Se lo aveste casualmente incontrato sicuramente lo ricorderete per i non proprio amichevoli graffi lasciati su braccia e gambe, che possono somigliare a bruciature.

La foglia è trilobata e finisce a punta, la pagina superiore è coperta di peletti mentre quella inferiore è resinosa, tutte le foglie sono fortemente venate, la foglia femmina è a punta di freccia e mantiene le altre caratteristiche citate.

Luppolo, la caratteristica foglia.

Personalmente di questa pianta faccio due usi, uno alimentare ed uno di utilità.

Uso alimentare:

Utilizzo i giovani germogli che assomigliano come a dei piccoli asparagi, raccolgo i primi 7/10 cm del rametto.

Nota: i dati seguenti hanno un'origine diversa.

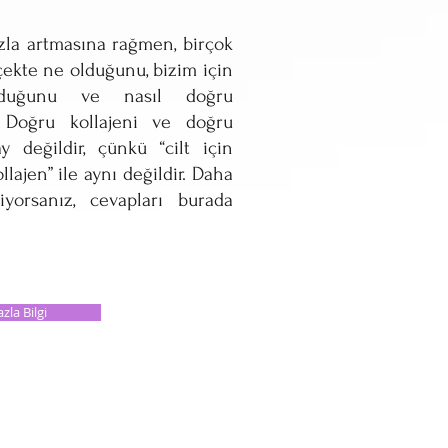
ızla artmasına rağmen, birçok
çekte ne olduğunu, bizim için
lduğunu ve nasıl doğru
r. Doğru kollajeni ve doğru
 değildir, çünkü “cilt için
llajen” ile aynı değildir. Daha
iyorsanız, cevapları burada
zla Bilgi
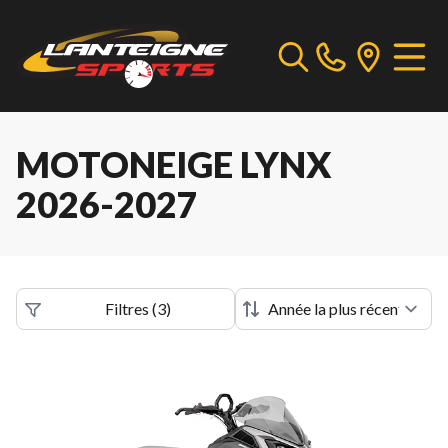
MOTONEIGE LYNX
2026-2027
Filtres
(
3
)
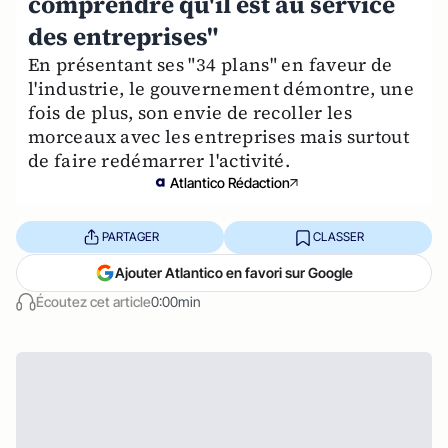
comprendre qu'il est au service
des entreprises"
En présentant ses "34 plans" en faveur de
l'industrie, le gouvernement démontre, une
fois de plus, son envie de recoller les
morceaux avec les entreprises mais surtout
de faire redémarrer l'activité.
Atlantico Rédaction
PARTAGER
CLASSER
Ajouter Atlantico en favori sur Google
Écoutez cet article
0:00min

Luppolo, il germoglio edibile.

I germogli possono essere consumati crudi in insalata e hanno un sapore leggermente amaro, tendono ad “allegare” un po al palato per questo li consumo assieme ad altre erbe/verdure.

Sono buoni ripassati in padella, lessati, tritati, aggiunti a minestre o riso.

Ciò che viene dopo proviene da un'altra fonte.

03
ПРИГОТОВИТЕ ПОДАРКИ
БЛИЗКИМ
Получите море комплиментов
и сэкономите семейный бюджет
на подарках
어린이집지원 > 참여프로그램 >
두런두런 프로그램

Sono un classico ingrediente delle frittate primaverili, io non consumo prodotti animali da 21 anni e quindi sovente li utilizzo all’interno della torta di ceci (chiamata, a seconda delle zone, anche farinata o cecìna).

Utilità:

PIONIERISTICA- Le radici del luppolo sono lunghe e resistenti, sono relativamente facili da estrarre dal terreno, basta tirare la pianta dalla base e seguendone lo sviluppo se ne possono ricavare porzioni anche piuttosto lunghe, il mio record, chiamiamolo così, è di quasi 2mt.

Una volta estratta la radice possiamo -previa lavorazione- utilizzarla come cordame in varie maniere.

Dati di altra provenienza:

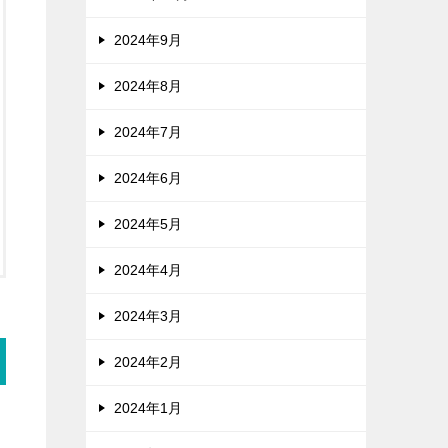
2024年9月
2024年8月
2024年7月
2024年6月
2024年5月
2024年4月
2024年3月
2024年2月
2024年1月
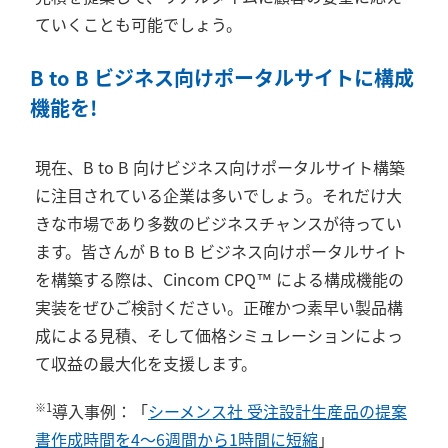
ていくことも可能でしょう。
B to B ビジネス向けポータルサイトに構成
機能を!
現在、B to B 向けビジネス向けポータルサイト構築
に注目されている企業は多いでしょう。それだけ大
きな市場であり多数のビジネスチャンスが待ってい
ます。皆さんが B to B ビジネス向けポータルサイト
を構築する際は、Cincom CPQ™ による構成機能の
実装をぜひご検討ください。正確かつ素早い製品構
成による見積、そして価格シミュレーションによっ
て収益の最大化を支援します。
導入事例：「
シーメンス社 受注設計生産品の提案
※1
書作成時間を4～6週間から1時間に短縮
」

Luppolo, estraendo la radice dal suolo.

– Possiamo utilizzarla tal quale, dovremo solo torcere con delicatezza la radice in modo da separare un minimo le fibre fra loro e dall’anima, come si fa per intendersi con i giovani rami di nocciolo, a questo punto potremo effettuare le nostre legature.

Luppolo, un pezzo di radice estratta, già così è molto flessibile, come si vede ho realizzato tranquillamente un nodo Savoia ma per farla rendere al meglio dovremo prima processarla.

Generalmente la radice ha lo spessore di un dito, se avessimo bisogno di cordame più lungo e/o sottile dovremo procedere come illustrato nelle ultime due foto.

Eseguiamo sempre la nostra torsione della radice, una volta eseguita sfilettiamo la scorza esterna in modo da ricavare filamenti dello spessore che preferiamo, il più uniformi possibili. Stiamo molto attenti in prossimità dei “nodi” radicali, ovvero i punti dove dalla radice principale si dipanano le radichette secondarie, quelli sono potenziali punti di rottura.

Una volta ricavate le nostre fibre potremo intrecciarle come più ci aggrada, come esempio ho realizzato un intreccio classico da cordame (1) ed una treccia a tre fili (2).

Il cordame di radice di Luppolo è abbastanza resistente e può essere utile nei nostri lavori di pionieristica, mentre eseguiamo le legature ricordiamoci di serrarle bene ma non necessariamente “alla morte” poiché via via che la fibra asciugherà tenderà a ritirare ed a serrare la legatura.

Potremo anche stoccare il nostro cordame in radice e usarlo anche dopo molto tempo,basterà reidratarlo un minimo per evitare che si spacchi.

Ho legature di pali dell’orto realizzate in luppolo tre anni fa che sono ancora salde al loro posto.

PS: La pianta lavorata per le foto proviene dal mio orto e dovevo estirparla, non raccolgo radici solo per due scatti, solo in caso di necessità.